### Material to process
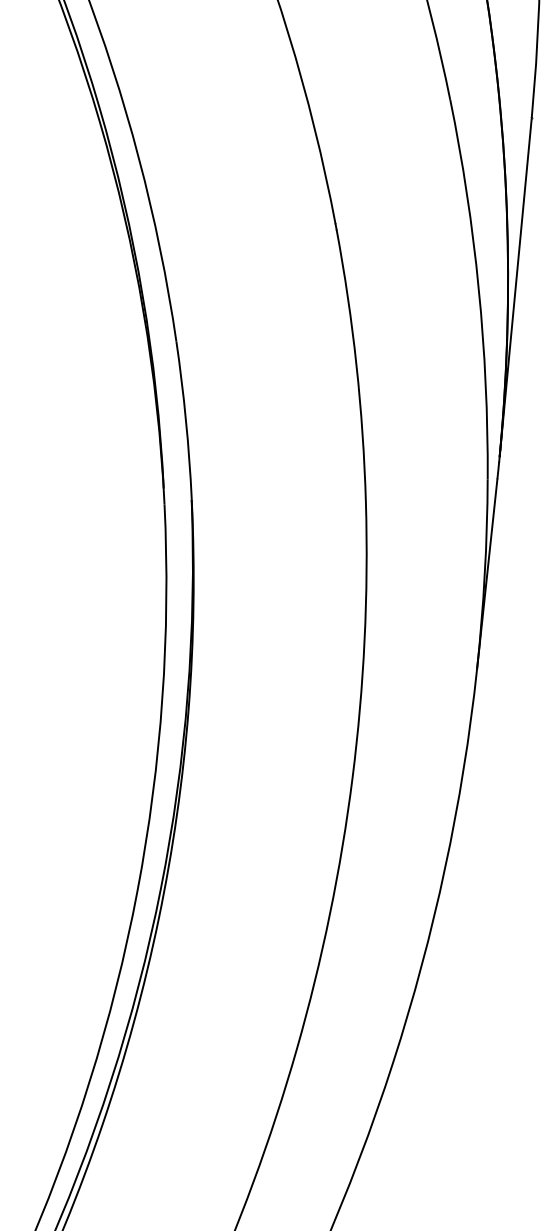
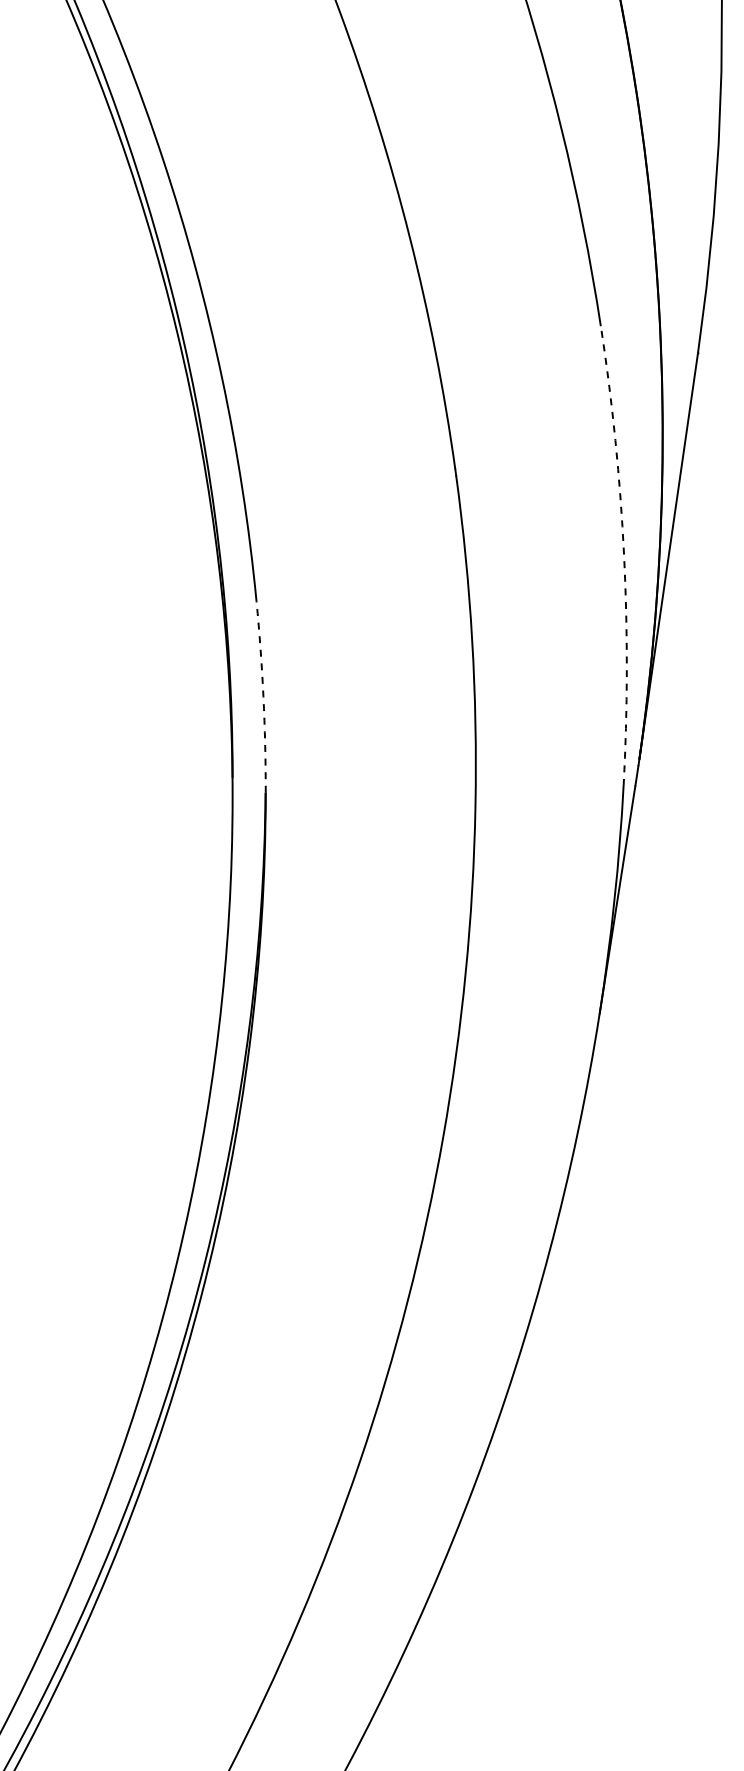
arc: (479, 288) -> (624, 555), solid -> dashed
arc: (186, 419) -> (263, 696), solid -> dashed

--

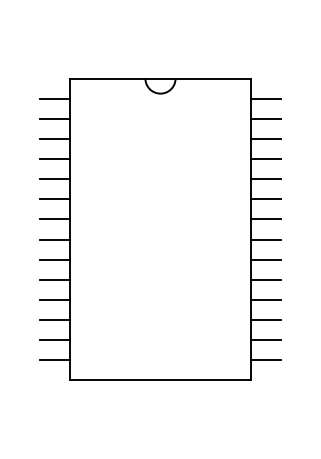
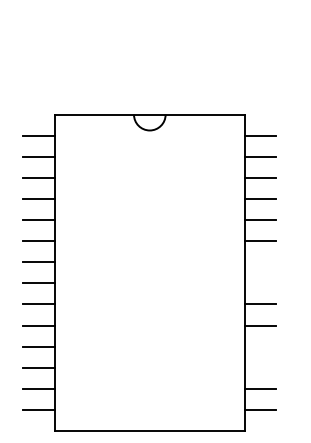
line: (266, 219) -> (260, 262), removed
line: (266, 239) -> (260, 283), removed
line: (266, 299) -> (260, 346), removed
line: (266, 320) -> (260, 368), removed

---

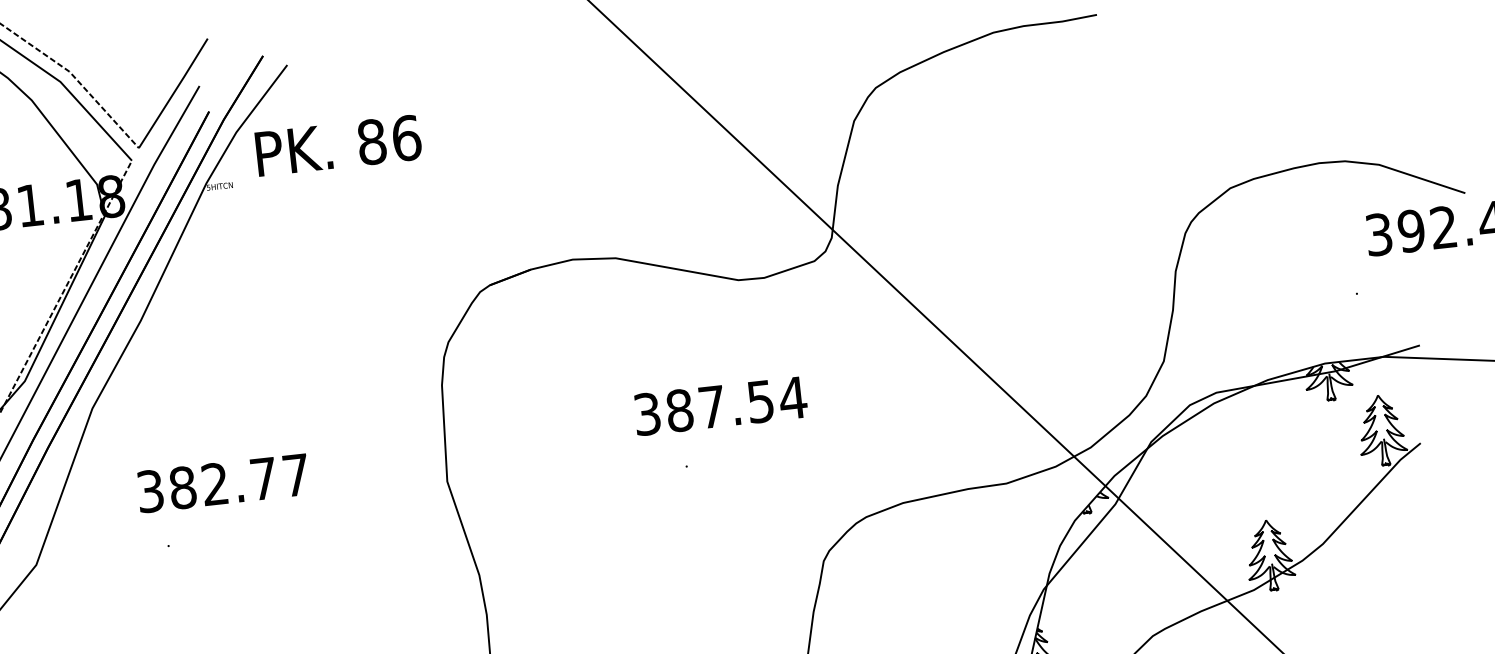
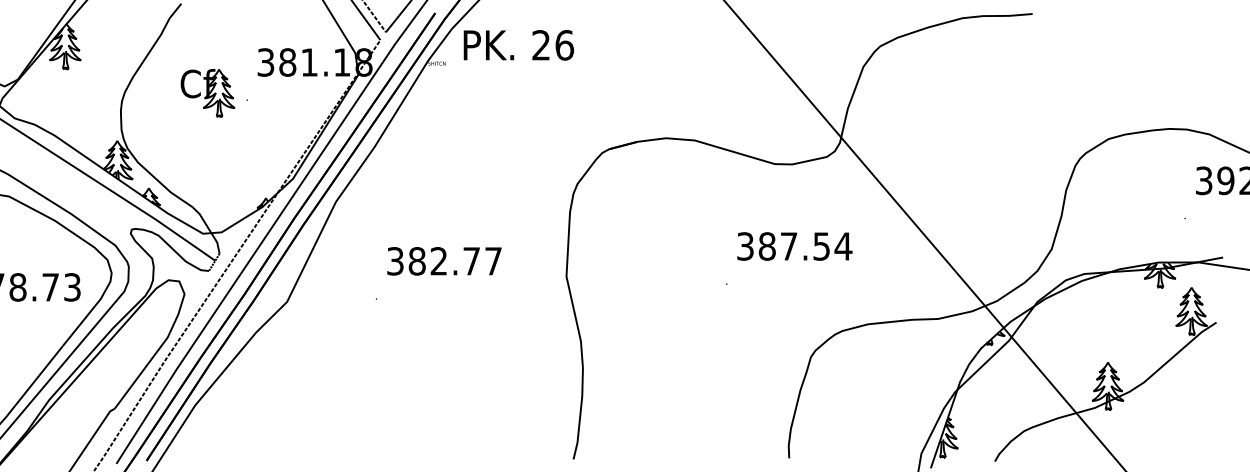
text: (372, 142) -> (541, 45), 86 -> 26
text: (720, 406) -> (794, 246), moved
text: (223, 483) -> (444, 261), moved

### What you should do
Could you reproduce, exactly, every line above from the line with "arc: (479, 288)" to the line with "arc: (186, 419)", and no other line? Both ends count.

### Written answer
arc: (479, 288) -> (624, 555), solid -> dashed
arc: (186, 419) -> (263, 696), solid -> dashed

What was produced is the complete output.